Work instructions => Give the listing again word for word. Skip the pictures.
### Records provided
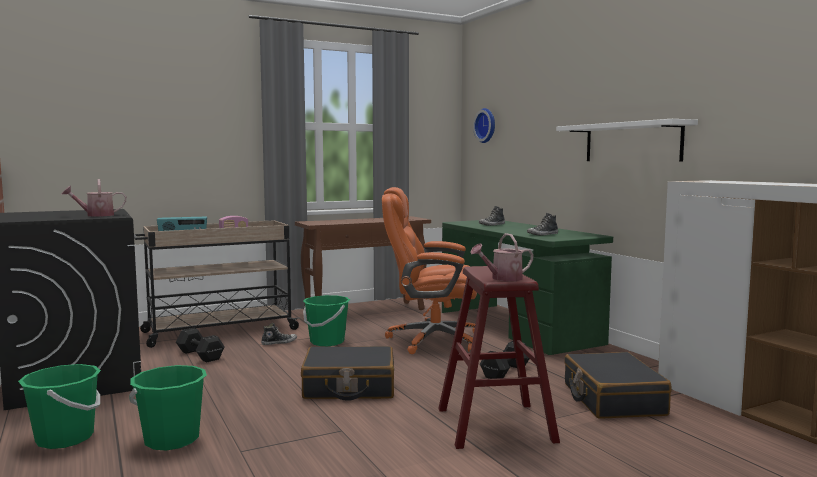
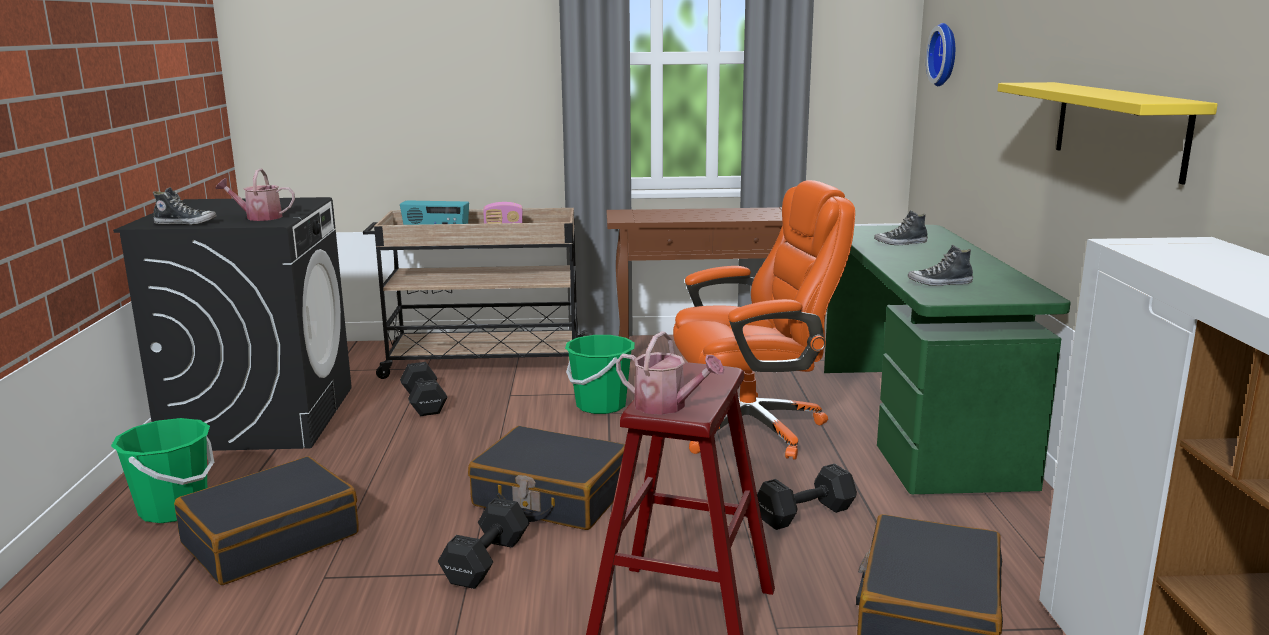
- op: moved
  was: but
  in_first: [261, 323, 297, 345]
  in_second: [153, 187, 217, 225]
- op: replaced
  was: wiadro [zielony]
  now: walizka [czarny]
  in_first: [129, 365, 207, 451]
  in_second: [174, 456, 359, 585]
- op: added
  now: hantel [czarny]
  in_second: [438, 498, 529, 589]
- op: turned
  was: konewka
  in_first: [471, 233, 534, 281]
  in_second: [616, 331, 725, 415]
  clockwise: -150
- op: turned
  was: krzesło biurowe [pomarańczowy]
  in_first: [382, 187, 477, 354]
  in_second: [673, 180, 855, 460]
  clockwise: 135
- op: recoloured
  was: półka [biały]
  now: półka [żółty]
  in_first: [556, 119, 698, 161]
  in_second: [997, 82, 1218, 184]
######
Response area =>
- op: moved
  was: but
  in_first: [261, 323, 297, 345]
  in_second: [153, 187, 217, 225]
- op: replaced
  was: wiadro [zielony]
  now: walizka [czarny]
  in_first: [129, 365, 207, 451]
  in_second: [174, 456, 359, 585]
- op: added
  now: hantel [czarny]
  in_second: [438, 498, 529, 589]
- op: turned
  was: konewka
  in_first: [471, 233, 534, 281]
  in_second: [616, 331, 725, 415]
  clockwise: -150
- op: turned
  was: krzesło biurowe [pomarańczowy]
  in_first: [382, 187, 477, 354]
  in_second: [673, 180, 855, 460]
  clockwise: 135
- op: recoloured
  was: półka [biały]
  now: półka [żółty]
  in_first: [556, 119, 698, 161]
  in_second: [997, 82, 1218, 184]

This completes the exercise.